Indian stock market opened at fresh all-time highs in Tuesday’s trading session. Sensex surged to 79,840.40, climbing 364 points or 0.46%, while the Nifty hit 24,228.75, up 86 points or 0.36%. The Bank Nifty also opened strong, gaining 219 points or 0.42% to reach 52,079.3. Similarly, the Nifty Midcap 100 started the day at 56,462.70, rising by 170.20 points or 0.30%.
HCL Technologies, Tata Consultancy Services, Infosys, Bharti Airtel, HDFC Bank, and Power Grid were the top gainers, while Tata Motors, Bajaj Finance, Kotak Mahindra Bank, and ICICI Bank were among the biggest losers.
However, the initial euphoria was short-lived as some indices turned red soon after the opening bell, likely due to profit booking. This trend was particularly noticeable in the auto sector, which saw declines following the release of June sales figures.
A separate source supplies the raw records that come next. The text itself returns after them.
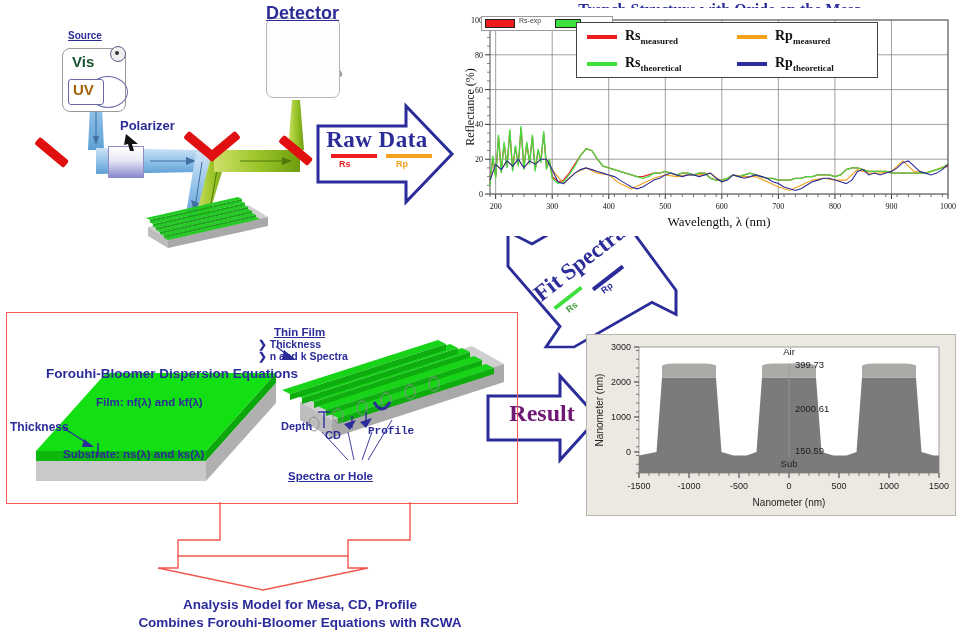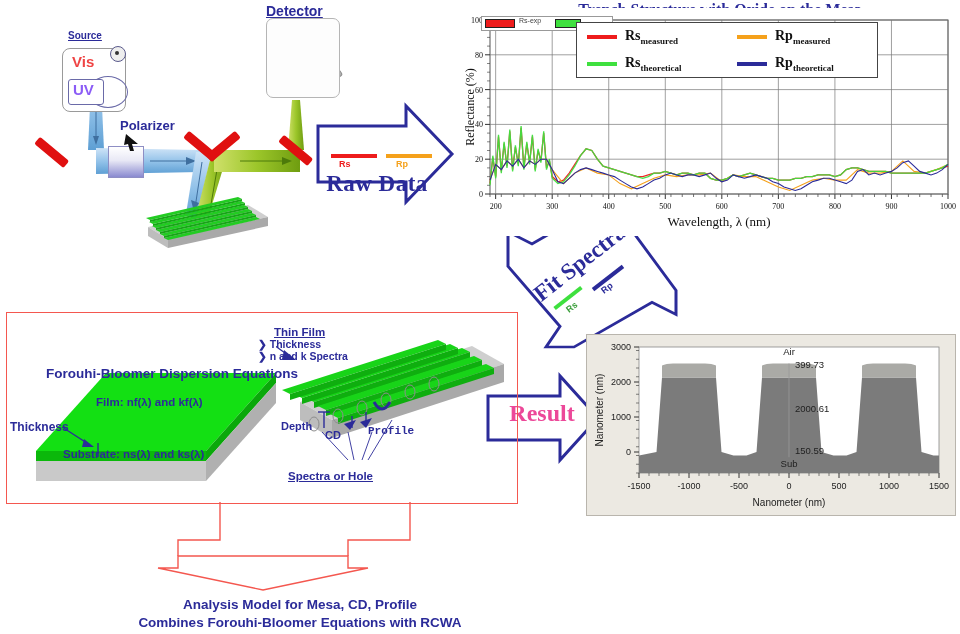--- a/index.html
+++ b/index.html
@@ -22,7 +22,7 @@
   .ovalarc{left:88px;top:76px;width:38px;height:30px;border:1.5px solid #6a6aa8;border-radius:50%;background:transparent;}
 
   .detbox{left:266px;top:18px;width:72px;height:78px;border:1px solid #b5b5b5;border-radius:7px;background:#fdfdfd;}
-  .detLabel{left:266px;top:3px;font-size:14px;}
+  .detLabel{left:266px;top:3px;font-size:18px;}
 
   .polarizer{left:108px;top:146px;width:34px;height:30px;
       background:linear-gradient(180deg,#ffffff 0%,#e8e8f5 45%,#8a8ad0 100%);border:1px solid #8e8ec4;}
V K Vijayakumar, Chief Investment Strategist at Geojit Financial Services, provided insight into the market’s performance. “Nifty has delivered 10.4% returns in the first half of 2024, on top of the 20% returns in 2023. These are impressive returns. An important feature of this bull market, which began after the COVID crash of March 2020 (Nifty at 7511), is that it has been devoid of any significant correction. The only correction above 5% was on June 4th, in response to the election results, but this was followed the very next day by a sharp recovery. This one-way move in the market can be attributed to the successful ‘buy on dips’ strategy being followed by domestic investors, both institutional and retail.”
“There is a sustained flow of money into the market through mutual funds, particularly through SIPs. So long as this market construct holds steady, the market will remain resilient. It is worth noting that some stocks in the broader market have bubble valuations and are, therefore, vulnerable to a sharp correction”, he added.
Shrikant Chouhan, Head of Equity Research at Kotak Securities, echoed similar sentiments. “We are of the view that the short-term texture of the market is positive, but due to temporary overbought conditions, we could see some profit booking at higher levels.”
The Indian market benchmarks had recovered on July 1 from last week’s downturn, with the Nifty 50 closing above the 24,000 level at 24,142, up 131 points. The Sensex ended the day at 79,476, gaining 443 points.
According to the National Securities Depository Limited (NSDL), FPIs ramped up their investments in the last week of June, with net investments amounting to Rs 16,672.2 crore. Notably, Friday alone saw an influx of Rs 6,966.08 crore, marking a turnaround in FPI sentiment for the month.
In Asian markets, Tokyo, Shanghai, and Hong Kong were trading in the positive territory on Tuesday, while Seoul quoted lower. US markets ended in the green on Monday.